1 In the first book, Theophilus, I wrote about all that Jesus did and taught from the beginning 2 until the day when he was taken up to heaven, after giving instructions through the Holy Spirit to the apostles whom he had chosen. 3 After his suffering he presented himself alive to them by many convincing proofs, appearing to them during forty days and speaking about the kingdom of God. 4 While staying with them, he ordered them not to leave Jerusalem, but to wait there for the promise of the Father. “This,” he said, “is what you have heard from me; 5 for John baptized with water, but you will be baptized with the Holy Spirit not many days from now.”
6 So when they had come together, they asked him, “Lord, is this the time when you will restore the kingdom to Israel?” 7 He replied, “It is not for you to know the times or periods that the Father has set by his own authority. 8 But you will receive power when the Holy Spirit has come upon you; and you will be my witnesses in Jerusalem, in all Judea and Samaria, and to the ends of the earth.” 9 When he had said this, as they were watching, he was lifted up, and a cloud took him out of their sight. 10 While he was going and they were gazing up toward heaven, suddenly two men in white robes stood by them. 11 They said, “Men of Galilee, why do you stand looking up toward heaven? This Jesus, who has been taken up from you into heaven, will come in the same way as you saw him go into heaven.”
The Easter season ends with the celebration of Jesus’ ascension into heaven. Ascension Sunday doesn’t get the attention of either Easter or Pentecost, but it is important enough that the creators of the Creeds took notice:
He ascended to heaven and is seated at the right hand of God the Father almighty.
From there he will come to judge the living and the dead.
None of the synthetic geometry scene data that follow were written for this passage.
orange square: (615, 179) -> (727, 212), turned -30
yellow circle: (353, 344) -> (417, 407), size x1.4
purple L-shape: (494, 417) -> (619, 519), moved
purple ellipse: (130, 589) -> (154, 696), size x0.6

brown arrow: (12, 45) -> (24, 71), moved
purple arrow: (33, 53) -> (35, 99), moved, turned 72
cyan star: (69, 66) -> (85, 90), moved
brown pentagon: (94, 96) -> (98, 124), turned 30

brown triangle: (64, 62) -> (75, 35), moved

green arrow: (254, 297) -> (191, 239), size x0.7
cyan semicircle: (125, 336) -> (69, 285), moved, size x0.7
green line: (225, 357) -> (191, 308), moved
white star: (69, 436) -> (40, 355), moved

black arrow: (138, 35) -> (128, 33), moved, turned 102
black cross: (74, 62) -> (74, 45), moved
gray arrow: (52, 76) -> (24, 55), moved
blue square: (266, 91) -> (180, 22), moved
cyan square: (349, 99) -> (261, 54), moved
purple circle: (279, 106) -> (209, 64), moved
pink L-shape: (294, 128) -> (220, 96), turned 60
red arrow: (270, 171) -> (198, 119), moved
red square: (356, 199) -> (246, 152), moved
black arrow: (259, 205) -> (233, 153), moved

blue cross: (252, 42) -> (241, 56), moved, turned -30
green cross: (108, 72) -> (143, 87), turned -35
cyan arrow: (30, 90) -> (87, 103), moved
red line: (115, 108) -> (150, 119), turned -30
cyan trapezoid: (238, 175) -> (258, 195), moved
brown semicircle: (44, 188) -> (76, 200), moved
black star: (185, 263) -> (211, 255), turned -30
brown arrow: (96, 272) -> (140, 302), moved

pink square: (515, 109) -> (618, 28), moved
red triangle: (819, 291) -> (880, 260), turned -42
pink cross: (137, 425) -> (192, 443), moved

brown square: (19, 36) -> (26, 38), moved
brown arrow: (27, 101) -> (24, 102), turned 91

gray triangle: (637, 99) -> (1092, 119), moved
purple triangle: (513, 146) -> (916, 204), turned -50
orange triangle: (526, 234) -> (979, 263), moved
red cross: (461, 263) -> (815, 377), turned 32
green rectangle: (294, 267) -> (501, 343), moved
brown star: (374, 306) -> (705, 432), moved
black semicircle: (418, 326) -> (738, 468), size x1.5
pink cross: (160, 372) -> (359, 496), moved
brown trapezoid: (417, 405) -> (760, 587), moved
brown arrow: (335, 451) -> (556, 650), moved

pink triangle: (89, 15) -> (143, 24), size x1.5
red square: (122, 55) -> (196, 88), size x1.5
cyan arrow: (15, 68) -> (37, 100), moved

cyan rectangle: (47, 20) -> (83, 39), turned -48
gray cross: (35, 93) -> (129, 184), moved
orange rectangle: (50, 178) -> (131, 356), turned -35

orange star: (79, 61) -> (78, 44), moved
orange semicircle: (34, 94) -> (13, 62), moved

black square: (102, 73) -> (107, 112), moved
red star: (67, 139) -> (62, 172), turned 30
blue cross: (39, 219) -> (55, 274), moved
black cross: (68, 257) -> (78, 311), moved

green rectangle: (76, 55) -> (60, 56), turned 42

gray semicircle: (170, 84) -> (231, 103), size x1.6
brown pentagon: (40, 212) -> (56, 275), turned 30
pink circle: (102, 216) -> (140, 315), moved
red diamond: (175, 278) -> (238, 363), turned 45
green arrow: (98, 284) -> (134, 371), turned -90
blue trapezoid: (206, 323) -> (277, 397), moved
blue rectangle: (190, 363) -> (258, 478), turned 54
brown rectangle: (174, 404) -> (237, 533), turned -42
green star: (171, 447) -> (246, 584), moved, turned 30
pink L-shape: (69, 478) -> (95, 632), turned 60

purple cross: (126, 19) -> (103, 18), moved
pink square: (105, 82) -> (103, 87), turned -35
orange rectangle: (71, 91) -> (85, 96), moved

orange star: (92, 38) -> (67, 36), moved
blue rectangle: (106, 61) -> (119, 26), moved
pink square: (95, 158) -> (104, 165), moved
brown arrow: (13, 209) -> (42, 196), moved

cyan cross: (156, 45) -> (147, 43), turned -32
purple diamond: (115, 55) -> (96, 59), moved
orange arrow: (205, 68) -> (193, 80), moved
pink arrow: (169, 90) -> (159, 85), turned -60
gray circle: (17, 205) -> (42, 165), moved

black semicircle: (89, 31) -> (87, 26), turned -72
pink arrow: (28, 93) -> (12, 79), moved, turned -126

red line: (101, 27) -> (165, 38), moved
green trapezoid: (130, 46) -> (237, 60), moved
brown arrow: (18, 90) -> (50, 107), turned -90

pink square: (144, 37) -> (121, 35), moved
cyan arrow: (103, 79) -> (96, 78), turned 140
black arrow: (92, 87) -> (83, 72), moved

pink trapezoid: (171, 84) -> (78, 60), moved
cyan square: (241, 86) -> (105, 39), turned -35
I realize that such a statement seems archaic and a reflection of an outmoded worldview. We no longer envision a three-storied universe, with God up and out there. We’ve been to the moon and back. We’ve sent space craft to the ends of the solar system. We’ve yet to find this heavenly realm out there. Yet, here we are with the story of the Ascension of Jesus staring us in the face. Now, it is true that only Luke tells this particular story of the Ascension, but does that mean it lacks importance? After all, only Luke tells the story of the continuing mission of God in the power of the Spirit (at least in narrative form).